◆ **What the task asks**
Retype, word for word, each line between the lines holding "Spécificité = Vrai" and "Revenons à nos", inclusive, and leave the rest of the data alone.

○ ○ ○ ○ ○

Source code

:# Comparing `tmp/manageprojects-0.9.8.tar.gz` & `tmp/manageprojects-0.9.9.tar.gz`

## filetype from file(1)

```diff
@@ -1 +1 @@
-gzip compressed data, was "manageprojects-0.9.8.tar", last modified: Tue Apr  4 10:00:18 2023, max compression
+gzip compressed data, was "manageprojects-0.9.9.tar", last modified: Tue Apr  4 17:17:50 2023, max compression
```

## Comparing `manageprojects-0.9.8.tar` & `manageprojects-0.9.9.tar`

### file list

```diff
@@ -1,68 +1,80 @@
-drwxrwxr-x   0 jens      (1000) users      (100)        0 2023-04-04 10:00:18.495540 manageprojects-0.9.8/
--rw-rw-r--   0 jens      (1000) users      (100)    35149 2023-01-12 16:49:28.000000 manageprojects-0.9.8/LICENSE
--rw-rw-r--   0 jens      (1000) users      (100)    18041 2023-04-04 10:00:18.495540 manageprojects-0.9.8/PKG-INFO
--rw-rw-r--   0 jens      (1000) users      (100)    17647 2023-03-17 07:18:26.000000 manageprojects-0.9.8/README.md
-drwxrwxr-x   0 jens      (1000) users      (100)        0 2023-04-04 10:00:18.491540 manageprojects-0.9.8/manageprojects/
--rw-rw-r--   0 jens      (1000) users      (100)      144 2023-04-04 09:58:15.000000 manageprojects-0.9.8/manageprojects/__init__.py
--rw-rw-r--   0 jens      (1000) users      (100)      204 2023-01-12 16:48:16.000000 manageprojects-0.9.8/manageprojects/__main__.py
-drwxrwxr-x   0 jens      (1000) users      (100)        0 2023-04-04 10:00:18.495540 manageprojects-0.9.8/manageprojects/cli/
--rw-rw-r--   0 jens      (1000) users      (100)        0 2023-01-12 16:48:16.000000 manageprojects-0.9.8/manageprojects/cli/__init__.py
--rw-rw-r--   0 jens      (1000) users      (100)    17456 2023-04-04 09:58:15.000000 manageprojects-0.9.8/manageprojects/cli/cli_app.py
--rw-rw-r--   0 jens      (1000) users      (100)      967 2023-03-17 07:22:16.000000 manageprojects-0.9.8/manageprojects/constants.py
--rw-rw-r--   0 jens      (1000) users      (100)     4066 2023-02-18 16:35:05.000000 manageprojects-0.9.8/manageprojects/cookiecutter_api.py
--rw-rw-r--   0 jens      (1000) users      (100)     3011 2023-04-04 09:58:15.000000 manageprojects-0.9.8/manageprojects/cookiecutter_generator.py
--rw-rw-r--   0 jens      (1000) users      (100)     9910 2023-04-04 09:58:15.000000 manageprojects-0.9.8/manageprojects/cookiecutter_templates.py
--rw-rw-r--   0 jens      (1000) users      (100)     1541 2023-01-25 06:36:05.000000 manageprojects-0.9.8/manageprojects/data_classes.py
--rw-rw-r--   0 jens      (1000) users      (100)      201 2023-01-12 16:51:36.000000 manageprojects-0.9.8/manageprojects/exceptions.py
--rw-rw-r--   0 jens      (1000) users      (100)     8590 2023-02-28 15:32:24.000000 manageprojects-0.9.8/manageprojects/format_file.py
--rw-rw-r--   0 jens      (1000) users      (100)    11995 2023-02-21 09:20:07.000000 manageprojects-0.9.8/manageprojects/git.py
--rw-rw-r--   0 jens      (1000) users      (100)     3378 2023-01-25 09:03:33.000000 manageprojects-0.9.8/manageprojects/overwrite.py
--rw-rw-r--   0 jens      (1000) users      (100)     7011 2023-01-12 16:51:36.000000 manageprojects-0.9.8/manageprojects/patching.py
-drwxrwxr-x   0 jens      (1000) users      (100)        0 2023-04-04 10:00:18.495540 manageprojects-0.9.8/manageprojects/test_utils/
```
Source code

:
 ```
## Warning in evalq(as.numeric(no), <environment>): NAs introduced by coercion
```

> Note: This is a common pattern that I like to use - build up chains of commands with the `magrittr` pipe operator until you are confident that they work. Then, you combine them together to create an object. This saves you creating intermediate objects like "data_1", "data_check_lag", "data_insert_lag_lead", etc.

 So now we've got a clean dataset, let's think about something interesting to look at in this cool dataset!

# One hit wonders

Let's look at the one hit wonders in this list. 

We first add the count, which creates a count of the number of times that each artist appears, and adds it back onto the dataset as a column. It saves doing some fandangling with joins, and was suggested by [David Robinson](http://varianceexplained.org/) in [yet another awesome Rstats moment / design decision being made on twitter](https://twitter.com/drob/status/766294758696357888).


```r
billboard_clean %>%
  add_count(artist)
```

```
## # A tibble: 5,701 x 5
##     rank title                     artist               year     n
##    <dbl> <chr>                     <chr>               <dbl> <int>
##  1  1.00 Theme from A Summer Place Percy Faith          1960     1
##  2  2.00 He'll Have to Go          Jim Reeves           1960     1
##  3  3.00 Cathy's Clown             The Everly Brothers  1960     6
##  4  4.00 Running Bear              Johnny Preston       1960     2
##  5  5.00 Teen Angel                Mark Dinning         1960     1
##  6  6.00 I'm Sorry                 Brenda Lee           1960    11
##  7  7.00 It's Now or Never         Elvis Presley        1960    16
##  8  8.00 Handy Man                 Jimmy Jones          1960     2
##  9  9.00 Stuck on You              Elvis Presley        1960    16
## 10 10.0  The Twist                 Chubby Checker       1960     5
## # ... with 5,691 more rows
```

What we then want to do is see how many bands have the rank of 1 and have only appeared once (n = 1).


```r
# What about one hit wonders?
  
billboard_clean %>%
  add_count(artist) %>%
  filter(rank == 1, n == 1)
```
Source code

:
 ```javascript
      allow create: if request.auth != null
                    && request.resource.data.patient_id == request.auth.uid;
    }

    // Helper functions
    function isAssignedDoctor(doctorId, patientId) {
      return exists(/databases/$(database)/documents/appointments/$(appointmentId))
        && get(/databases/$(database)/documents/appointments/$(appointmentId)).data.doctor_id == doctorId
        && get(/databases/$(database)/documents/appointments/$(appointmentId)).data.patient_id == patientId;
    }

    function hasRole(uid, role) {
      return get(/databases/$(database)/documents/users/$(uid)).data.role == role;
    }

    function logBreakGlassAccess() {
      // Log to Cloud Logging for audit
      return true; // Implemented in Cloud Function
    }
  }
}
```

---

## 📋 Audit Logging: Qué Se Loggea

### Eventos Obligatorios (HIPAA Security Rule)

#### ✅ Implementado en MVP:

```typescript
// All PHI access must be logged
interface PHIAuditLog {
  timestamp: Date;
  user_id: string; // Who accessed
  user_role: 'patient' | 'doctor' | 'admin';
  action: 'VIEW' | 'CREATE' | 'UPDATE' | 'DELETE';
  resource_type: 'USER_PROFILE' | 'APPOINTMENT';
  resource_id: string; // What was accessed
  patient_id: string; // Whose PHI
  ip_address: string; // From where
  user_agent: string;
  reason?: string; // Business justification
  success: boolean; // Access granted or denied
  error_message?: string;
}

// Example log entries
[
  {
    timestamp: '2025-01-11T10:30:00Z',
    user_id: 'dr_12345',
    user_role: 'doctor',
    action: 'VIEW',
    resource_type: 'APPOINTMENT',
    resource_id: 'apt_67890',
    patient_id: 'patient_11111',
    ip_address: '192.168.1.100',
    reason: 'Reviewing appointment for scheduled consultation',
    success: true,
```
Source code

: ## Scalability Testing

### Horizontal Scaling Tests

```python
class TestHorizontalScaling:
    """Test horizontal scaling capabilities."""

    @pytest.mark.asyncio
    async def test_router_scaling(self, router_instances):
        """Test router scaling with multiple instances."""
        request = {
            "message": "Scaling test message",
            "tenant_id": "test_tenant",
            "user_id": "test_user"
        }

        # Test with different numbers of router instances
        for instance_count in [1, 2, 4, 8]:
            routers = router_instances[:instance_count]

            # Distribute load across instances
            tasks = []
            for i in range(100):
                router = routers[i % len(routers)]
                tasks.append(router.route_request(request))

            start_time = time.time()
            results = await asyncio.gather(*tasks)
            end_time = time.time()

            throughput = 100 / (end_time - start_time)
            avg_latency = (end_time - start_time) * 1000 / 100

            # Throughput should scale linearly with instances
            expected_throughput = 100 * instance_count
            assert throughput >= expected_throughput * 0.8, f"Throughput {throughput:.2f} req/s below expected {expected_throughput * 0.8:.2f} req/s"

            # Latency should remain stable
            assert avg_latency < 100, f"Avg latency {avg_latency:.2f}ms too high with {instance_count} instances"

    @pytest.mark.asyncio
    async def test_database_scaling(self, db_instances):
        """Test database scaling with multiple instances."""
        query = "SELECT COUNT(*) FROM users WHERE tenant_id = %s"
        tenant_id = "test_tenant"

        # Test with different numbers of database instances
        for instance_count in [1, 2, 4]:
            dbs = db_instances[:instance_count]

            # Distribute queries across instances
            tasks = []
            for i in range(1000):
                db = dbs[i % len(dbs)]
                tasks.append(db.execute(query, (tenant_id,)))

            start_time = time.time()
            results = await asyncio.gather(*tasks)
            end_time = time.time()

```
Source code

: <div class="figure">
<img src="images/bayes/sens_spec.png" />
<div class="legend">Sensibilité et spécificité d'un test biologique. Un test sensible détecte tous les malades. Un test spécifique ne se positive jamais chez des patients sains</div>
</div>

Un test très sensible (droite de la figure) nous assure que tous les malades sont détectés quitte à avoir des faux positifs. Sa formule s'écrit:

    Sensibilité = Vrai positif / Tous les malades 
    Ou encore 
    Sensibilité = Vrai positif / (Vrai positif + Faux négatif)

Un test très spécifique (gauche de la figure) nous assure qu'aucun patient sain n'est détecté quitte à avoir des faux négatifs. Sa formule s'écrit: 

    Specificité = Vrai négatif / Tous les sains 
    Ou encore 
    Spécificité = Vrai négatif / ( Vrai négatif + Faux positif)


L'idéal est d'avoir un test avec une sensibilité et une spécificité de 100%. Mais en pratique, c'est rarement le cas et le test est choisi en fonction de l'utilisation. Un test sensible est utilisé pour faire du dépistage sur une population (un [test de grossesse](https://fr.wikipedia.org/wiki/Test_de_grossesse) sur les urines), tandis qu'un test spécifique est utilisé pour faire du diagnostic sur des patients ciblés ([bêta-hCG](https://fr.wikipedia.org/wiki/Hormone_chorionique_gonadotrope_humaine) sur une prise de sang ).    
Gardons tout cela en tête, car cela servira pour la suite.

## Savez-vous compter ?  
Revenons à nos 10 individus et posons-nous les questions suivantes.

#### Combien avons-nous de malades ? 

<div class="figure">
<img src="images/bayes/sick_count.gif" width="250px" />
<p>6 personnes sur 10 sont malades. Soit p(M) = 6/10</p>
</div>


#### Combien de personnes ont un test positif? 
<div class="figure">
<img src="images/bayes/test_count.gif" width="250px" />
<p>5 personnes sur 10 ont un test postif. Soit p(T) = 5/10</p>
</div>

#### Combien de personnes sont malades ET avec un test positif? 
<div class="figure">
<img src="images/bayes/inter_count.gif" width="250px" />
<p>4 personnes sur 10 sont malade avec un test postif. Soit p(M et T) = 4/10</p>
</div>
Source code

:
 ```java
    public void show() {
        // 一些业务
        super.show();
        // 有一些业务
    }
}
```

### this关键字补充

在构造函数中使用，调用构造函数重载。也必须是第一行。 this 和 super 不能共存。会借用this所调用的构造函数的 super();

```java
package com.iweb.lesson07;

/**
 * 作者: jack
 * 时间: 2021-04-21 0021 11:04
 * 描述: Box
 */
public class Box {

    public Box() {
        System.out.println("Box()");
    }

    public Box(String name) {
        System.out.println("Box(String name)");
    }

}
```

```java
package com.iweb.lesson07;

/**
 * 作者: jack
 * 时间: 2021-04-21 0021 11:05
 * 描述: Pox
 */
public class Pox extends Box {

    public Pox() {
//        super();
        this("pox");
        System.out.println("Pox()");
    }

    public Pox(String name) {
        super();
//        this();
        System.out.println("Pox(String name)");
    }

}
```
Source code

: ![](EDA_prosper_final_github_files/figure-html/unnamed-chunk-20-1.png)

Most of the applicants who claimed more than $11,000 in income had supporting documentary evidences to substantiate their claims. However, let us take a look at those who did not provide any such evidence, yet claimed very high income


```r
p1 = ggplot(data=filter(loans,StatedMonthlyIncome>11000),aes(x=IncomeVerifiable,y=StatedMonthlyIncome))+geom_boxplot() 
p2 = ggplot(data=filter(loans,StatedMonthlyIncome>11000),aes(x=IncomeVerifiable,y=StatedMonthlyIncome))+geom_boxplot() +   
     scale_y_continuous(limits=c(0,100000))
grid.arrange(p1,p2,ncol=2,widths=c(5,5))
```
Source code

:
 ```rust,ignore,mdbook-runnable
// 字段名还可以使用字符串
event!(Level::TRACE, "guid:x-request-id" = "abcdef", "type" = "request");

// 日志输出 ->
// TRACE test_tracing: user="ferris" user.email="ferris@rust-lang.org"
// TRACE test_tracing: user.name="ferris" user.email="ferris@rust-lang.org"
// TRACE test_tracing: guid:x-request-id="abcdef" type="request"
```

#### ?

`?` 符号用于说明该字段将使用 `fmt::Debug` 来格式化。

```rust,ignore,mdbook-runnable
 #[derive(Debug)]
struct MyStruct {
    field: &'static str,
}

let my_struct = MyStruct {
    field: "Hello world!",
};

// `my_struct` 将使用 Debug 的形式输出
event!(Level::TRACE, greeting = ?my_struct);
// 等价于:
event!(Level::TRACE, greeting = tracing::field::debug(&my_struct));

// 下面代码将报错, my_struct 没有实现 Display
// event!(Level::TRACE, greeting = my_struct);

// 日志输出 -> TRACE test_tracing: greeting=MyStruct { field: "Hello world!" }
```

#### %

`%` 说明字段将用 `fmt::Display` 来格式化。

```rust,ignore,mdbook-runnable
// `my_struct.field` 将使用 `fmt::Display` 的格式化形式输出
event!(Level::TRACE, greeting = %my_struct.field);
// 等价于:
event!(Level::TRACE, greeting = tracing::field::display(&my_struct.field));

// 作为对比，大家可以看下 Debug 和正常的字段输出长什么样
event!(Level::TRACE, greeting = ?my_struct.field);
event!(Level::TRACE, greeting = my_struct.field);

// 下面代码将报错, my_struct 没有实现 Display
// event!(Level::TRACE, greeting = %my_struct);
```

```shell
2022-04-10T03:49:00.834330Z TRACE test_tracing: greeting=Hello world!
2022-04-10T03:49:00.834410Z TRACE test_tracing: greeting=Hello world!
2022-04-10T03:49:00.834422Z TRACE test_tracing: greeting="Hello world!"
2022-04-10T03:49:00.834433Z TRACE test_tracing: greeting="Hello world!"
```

○ ○ ○ ○ ○

◆ **Written solution**
    Spécificité = Vrai négatif / ( Vrai négatif + Faux positif)


L'idéal est d'avoir un test avec une sensibilité et une spécificité de 100%. Mais en pratique, c'est rarement le cas et le test est choisi en fonction de l'utilisation. Un test sensible est utilisé pour faire du dépistage sur une population (un [test de grossesse](https://fr.wikipedia.org/wiki/Test_de_grossesse) sur les urines), tandis qu'un test spécifique est utilisé pour faire du diagnostic sur des patients ciblés ([bêta-hCG](https://fr.wikipedia.org/wiki/Hormone_chorionique_gonadotrope_humaine) sur une prise de sang ).    
Gardons tout cela en tête, car cela servira pour la suite.

## Savez-vous compter ?  
Revenons à nos 10 individus et posons-nous les questions suivantes.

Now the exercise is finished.